3. Du retardement à la protestation.
  Tous les appareils photographiques disposent aujourd'hui d'un dispositif-retard, qui permet à l'opérateur de déclencher le cliché plus tard, par exemple pour y figurer lui-même. Jacques Derrida insiste sur ce retard, qui ouvre la possibilité d'archiver un présent à venir. Il peut être tramé d'avance, mais sa durée pourrait aussi en principe être indécidable, voire infinie. C'est ce retard, qui surgit avant le temps même (la différance), qui intéresse Derrida. C'est lui qu'il retrouve, par exemple, dans la condamnation à mort de Socrate.
  Dans la phrase "Nous nous devons à la mort", il ne s'agit pas, ou pas seulement, de se dévouer à la mort, comme le laisse entendre la "grande tradition post-socratique et sacrificielle de l'être-pour-la-mort", il ne s'agit pas, ou pas seulement, de respecter les morts, il ne s'agit pas non plus d'une culture de la perte ou du manque, il s'agit, par le redoublement du "nous", de suspendre le sujet et la phrase elle-même. "Nous nous devons", c'est dire que nous nous rapportons à nous-mêmes, par un contrat d'avant tout contrat, par une hétéronomie primitive, en opposant un premier "nous" (celui de la dette) à un autre "nous", celui du "vivant innocent qui à jamais ignore la mort".
Et voilà donc où Derrida voulait en venir : la photographie est toujours là, elle proteste, elle suspend l'injontion. Entre l'instant où elle est prise et celui où elle est regardée, elle reporte la mort, et ce retardement, cet espacement n'a pas de limite. Il est à la place du rêve de Socrate : une survie indécidable, au-delà du deuil, plus que la vie, un écart dans lequel une oeuvre peut se loger.
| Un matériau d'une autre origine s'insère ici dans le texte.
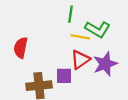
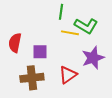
red triangle: (80, 60) -> (68, 75), moved
purple square: (64, 76) -> (40, 52), moved

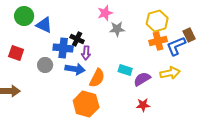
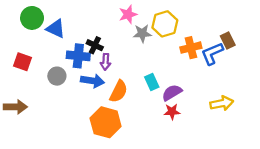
yellow hexagon: (157, 21) -> (165, 24), moved
cyan rectangle: (125, 70) -> (152, 82), turned 48
yellow arrow: (170, 73) -> (222, 103), moved
red star: (143, 105) -> (172, 112), moved

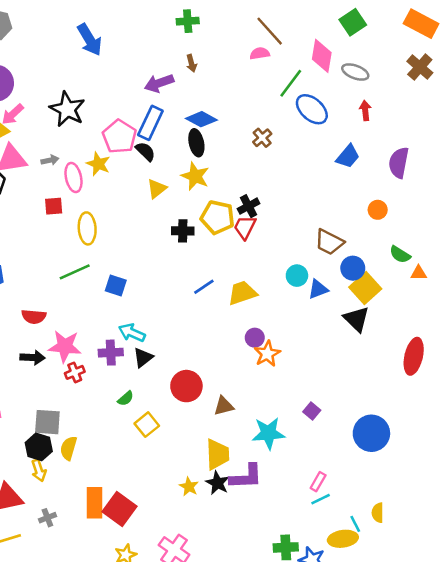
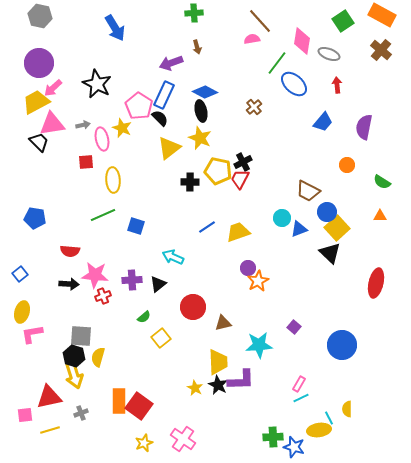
green square: (353, 22) -> (343, 21), moved
yellow triangle: (157, 189) -> (169, 148), size x1.4
green semicircle: (400, 254) -> (382, 182), moved
cyan arrow: (132, 333) -> (173, 257), moved
yellow arrow: (39, 470) -> (74, 375), size x1.5

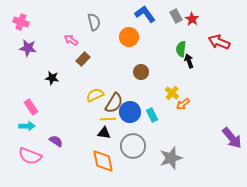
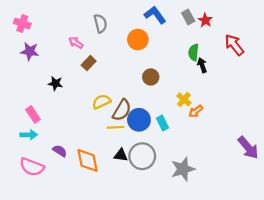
red arrow: (219, 42) -> (234, 45), turned 30
black triangle: (104, 133) -> (121, 155), moved
orange diamond: (103, 161) -> (88, 160), moved

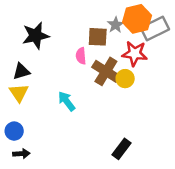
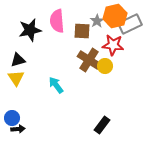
pink semicircle: (81, 56) -> (57, 21), moved, size x1.6
blue circle: (14, 131) -> (12, 118), moved

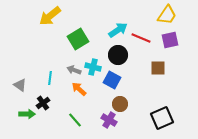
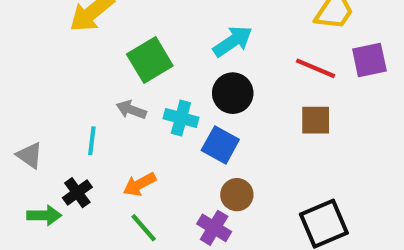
red line: (141, 38) -> (316, 68), moved
purple square: (170, 40) -> (369, 60), moved
gray arrow: (74, 70) -> (131, 110), moved
orange arrow: (79, 89) -> (139, 184), moved, turned -70

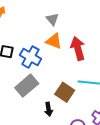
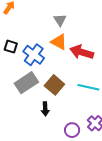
red arrow: (78, 48) -> (82, 52), turned -65
brown square: (65, 92) -> (54, 85), moved

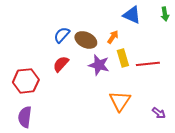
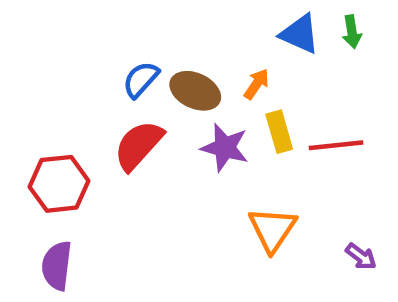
green arrow: (165, 14) -> (352, 32), moved
red semicircle: (61, 64) -> (138, 145), size x1.4

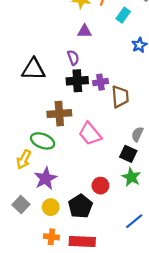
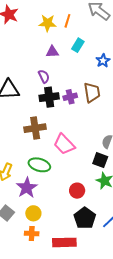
cyan rectangle: (123, 15) -> (78, 45), moved
brown trapezoid: (120, 97) -> (92, 92), moved
green ellipse: (43, 141) -> (39, 165), moved
black pentagon: (80, 206) -> (85, 218), moved
orange cross: (51, 237) -> (32, 233), moved

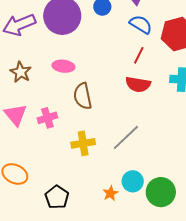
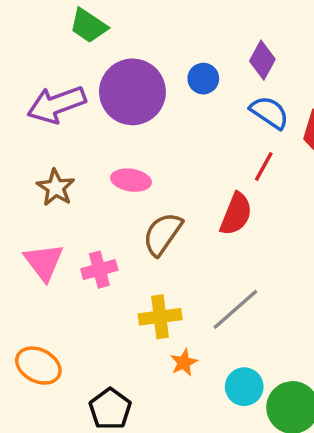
red semicircle: (138, 84) -> (236, 214), moved, turned -80
brown semicircle: (83, 96) -> (163, 234), turned 44
orange star: (110, 193) -> (184, 362), moved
  Pourquoi Derrida insiste-t-il tellement, dans ce texte, sur le soleil? Dans les intervalles, les entre-nous, sa trace persiste. Elle a encore lieu, elle arrive, même si elle n'arrive qu'à s'effacer, comme il l'explique en 1986 dans Comment ne pas parler. C'est cette trace quasiment disparue qui surprend, qui résiste à la religion du deuil, la dette, le devoir, la culpabilité. Elle porte une protestation innocente, celle d'un vivant qui peut déclarer qu'il ignore la mort. Il y aura, pour l'éternité, du soleil, dans chaque photographie qui restera.